[[ Information, beginning ]]

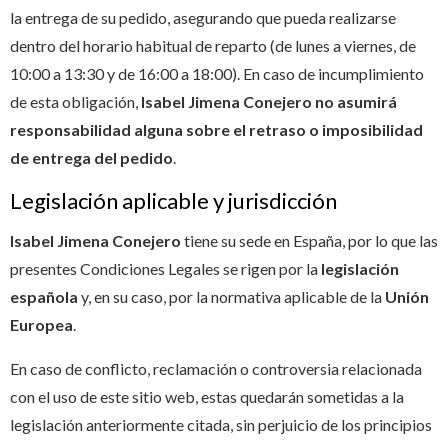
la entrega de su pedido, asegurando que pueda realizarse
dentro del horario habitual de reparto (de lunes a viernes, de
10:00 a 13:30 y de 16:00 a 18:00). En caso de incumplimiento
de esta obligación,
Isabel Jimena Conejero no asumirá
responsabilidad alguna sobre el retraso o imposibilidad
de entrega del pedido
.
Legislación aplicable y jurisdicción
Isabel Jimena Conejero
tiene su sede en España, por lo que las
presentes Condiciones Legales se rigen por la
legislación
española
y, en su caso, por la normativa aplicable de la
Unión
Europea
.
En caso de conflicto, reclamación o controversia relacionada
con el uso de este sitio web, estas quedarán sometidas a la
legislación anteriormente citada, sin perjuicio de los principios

[[ Information, end ]]

§ Work to be completed: Pull every line containing the string "caso" out of the data above and copy it.

§ Task response:
10:00 a 13:30 y de 16:00 a 18:00). En caso de incumplimiento
y, en su caso, por la normativa aplicable de la
En caso de conflicto, reclamación o controversia relacionada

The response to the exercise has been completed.